#### Problems to solve
1. Reproduce the Snowflake guide word for word, starting with "The Amperity instance of" and going on through "pulled to Amperity.".
2. According to the Snowflake guide, where must your organization's Snowflake instance be located in order to use secure data sharing?
3. Resume the guide on pulling from Snowflake, writing what comes after its final sentence.

Pull from Snowflake on Amazon AWS

Snowflake is an analytic data warehouse that is fast, easy to use, and flexible. Snowflake uses a SQL database engine that is designed for the cloud. Snowflake can provide tables as a data source to Amperity.

Snowflake can provide data to Amperity in the following ways:

  1. Stages configured in Snowflake

  2. Sharing directly with Amperity

This topic describes the steps that are required to pull databases and tables to Amperity from Snowflake:

  1. Get details

  2. Configure Snowflake objects

  3. Configure Snowflake storage integration

  4. Configure Snowflake tables

  5. Get sample CSV files

  6. Add feed

  7. Add courier

  8. Run courier

  9. Add to courier group

Get details

Snowflake requires the following configuration details:

  1. The username and password.

    Tip

    Most users are configured with an initial password that must be changed. Create the user, manually change the password, and then use the updated password to configure this data source.

  2. The IAM access key and secret key for the dedicated IAM role for use by Amperity.

  3. The Amazon Resource Name (ARN) for a role with cross-account access. (This is only required when a role with cross-account access is in use.)

  4. The account name.

  5. The region in which Snowflake is located.

    Note

    The Amperity instance of Snowflake should be located in the same region as the customer’s instance of Snowflake.

  6. The stage name.

  7. A list of table names in the Snowflake database to be pulled to Amperity.

    Tip

    Download each table from Snowflake as a CSV file with UTF-8 encoding, and then use it as a sample file during feed creation.

Snowflake secure data sharing

Snowflake secure data sharing is not enabled by default. If your organization wants to use secure data sharing, your instance of Snowflake must be in the same region as the Amperity instance.

[Collected data]
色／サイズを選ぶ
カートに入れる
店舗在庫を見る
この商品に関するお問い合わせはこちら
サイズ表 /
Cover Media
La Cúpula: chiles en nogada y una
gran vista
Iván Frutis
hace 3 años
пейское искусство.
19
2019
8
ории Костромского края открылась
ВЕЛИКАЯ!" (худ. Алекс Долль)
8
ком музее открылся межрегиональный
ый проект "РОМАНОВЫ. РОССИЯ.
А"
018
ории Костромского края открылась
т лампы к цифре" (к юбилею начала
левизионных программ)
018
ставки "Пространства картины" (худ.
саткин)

...

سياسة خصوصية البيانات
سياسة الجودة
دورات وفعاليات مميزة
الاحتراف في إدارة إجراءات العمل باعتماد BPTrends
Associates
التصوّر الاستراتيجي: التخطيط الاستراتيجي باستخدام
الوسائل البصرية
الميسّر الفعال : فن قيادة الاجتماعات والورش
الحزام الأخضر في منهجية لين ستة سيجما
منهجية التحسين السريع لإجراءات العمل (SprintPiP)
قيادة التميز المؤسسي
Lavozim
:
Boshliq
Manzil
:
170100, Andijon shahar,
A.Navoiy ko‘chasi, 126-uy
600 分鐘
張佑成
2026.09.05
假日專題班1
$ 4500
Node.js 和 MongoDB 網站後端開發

---

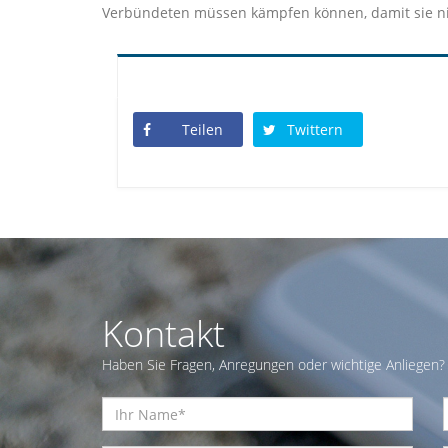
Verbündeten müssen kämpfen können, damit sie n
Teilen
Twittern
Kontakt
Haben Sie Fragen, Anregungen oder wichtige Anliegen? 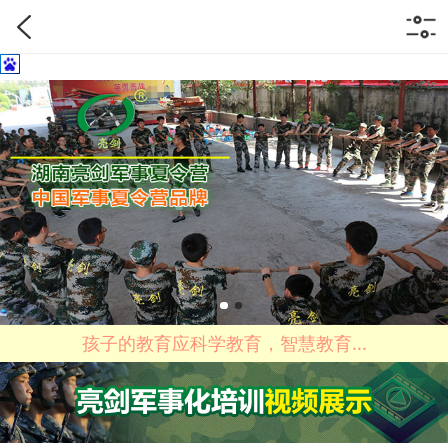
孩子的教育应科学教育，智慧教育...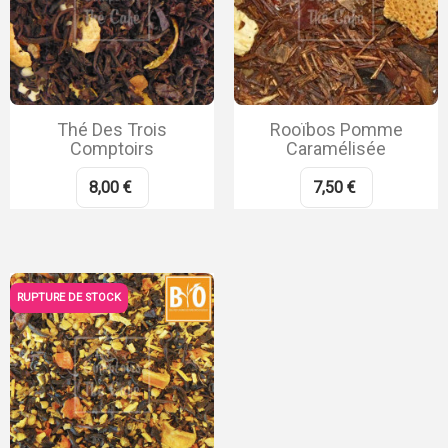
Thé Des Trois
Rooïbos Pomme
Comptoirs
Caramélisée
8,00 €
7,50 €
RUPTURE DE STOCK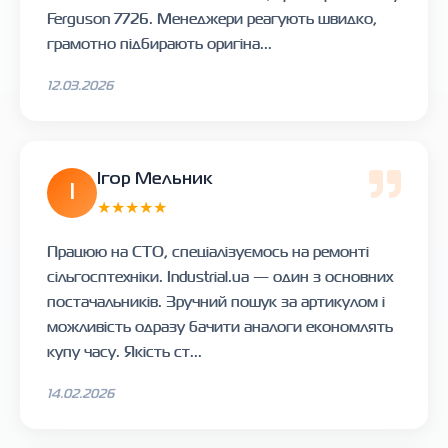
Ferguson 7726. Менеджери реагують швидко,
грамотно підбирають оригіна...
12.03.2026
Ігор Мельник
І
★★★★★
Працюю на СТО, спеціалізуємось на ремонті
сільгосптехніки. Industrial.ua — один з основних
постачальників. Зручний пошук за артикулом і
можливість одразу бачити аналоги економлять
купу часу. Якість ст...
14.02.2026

#### Task-by-task outputs
1.
The Amperity instance of Snowflake should be located in the same region as the customer’s instance of Snowflake.

  6. The stage name.

  7. A list of table names in the Snowflake database to be pulled to Amperity.

2. It must be in the same region as the Amperity instance.

3.
Amperity supports the following regions:

Cloud platform

Regions

Amazon AWS

aws-us-west-2

aws-us-east-1

Microsoft Azure

az-us-east-2

Note

If your region is not listed you may make a request through your Amperity representative for Amperity engineering to add support for that region.

Configure objects

Amperity requires access to the customer’s instance of Snowflake. This requires narrow read permissions to a warehouse object in Snowflake via a role and a user.

The following objects must be created in the customer’s instance of Snowflake:

The role must be granted permission to the warehouse via GRANT USAGE and the user must be added to the role via GRANT ROLE.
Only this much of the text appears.